When New Life Home Trust — an orphanage in Nairobi caring for around 80 infants and small children — needed more than a basic well or a chlorine solution, OneChild reached out to Healing Waters. Their borehole, drilled by Water for the World, provided water, but it wasn’t safe for some of the most vulnerable children imaginable. What they needed was a more advanced purification approach, one built to meet a difficult challenge.
This is where Healing Waters is often called upon: stepping into situations where simple filtration won’t work, where there is challenging water contaminants, or where infants and immunocompromised children require an even higher standard of safety. And in this case, Healing Water’s Research and Development Engineer, Dr. Jacob took the lead.

Designing a System Built for Babies
Months before the trip, Jacob engineered the full treatment system from Colorado — selecting components, planning flow rates, and creating a solution tailored specifically for the quality of the water coming out of the borehole. It had to be reliable, durable, and gentle enough for the youngest children. Once the design was complete, he and Hana prepared to deploy it directly on-site.
For Hana, who had been to many program locations but never taken part this deeply in an installation, the experience brought a new appreciation for what this work demands.
“You need such a mix of disciplines,” she shared. “Electrical work, structural decisions, figuring out how to mount and stabilize everything — there’s always some surprise you can’t plan for until you’re standing right there.”

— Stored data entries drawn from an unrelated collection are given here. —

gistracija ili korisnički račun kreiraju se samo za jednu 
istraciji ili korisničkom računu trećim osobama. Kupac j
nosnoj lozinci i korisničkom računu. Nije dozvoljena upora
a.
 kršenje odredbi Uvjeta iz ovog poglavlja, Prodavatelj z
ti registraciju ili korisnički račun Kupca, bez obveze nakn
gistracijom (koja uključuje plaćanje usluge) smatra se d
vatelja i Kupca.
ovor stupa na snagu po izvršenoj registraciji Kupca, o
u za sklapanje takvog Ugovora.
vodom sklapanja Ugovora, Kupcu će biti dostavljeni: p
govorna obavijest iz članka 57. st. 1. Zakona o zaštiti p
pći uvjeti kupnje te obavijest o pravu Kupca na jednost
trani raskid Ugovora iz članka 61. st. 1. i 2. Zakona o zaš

Training Local Operators to Own the System
As Jacob and Hana began the installation, they also set out to train the orphanage’s operators — individuals who normally serve as groundskeepers and caretakers. Despite having no background in water purification, they picked up the system with surprising speed.
“They were eager,” Hana said. “They understood the responsibility — they would be the ones ensuring safe water for the babies.”
Jacob experienced something he’s seen in other countries as well: real ownership.
“Sometimes they’d push me aside and say, ‘Let me do it,’” he laughed. “As an engineer, it’s hard to watch someone else run your system, but it’s exactly what you want — confidence, pride, and the ability to keep things running long after you fly home.”
A System That Arrived Just in Time
Only days after the installation was complete, messages from the New Life Home Trust staff arrived — each one carrying a reminder of why this work matters.
“Today we rescued an 11-day-old baby girl… she arrived at a time when we finally have safe water — something that will directly impact her care from the beginning.”
Yvonne, New Life Home Trust
Soon after came another note:
“We rescued a 3-week-old baby boy… thanks to you and Hana, he arrived at a time when we can give him clean, safe water from his very first days.”
Yvonne, New Life Home Trust

The staff chose to name the two rescued infants in honor of Jacob and Hana — a deeply personal gesture that spoke to the impact the Healing Waters team had on the orphanage. It was their way of honoring the gift these children now had from their very first days: the simple but life-changing security of safe water.
A Small Project With Impact Beyond Its Size
This project demonstrated what Healing Waters is uniquely positioned to do: step into complex, difficult purification challenges where the solution needs more than a basic approach.
It equipped local operators with new skills and real ownership.
And most of all, it ensured that the smallest, most fragile children in this orphanage now have safe water to drink, bathe in, and grow with — from their very first days of life.
Sometimes the impact of a system like this shows up in data and flow rates.
And sometimes it shows up in the name of a newborn who will grow up nourished by safe water living reminders of what goodness and grace can look like when safe water reaches those who need it most.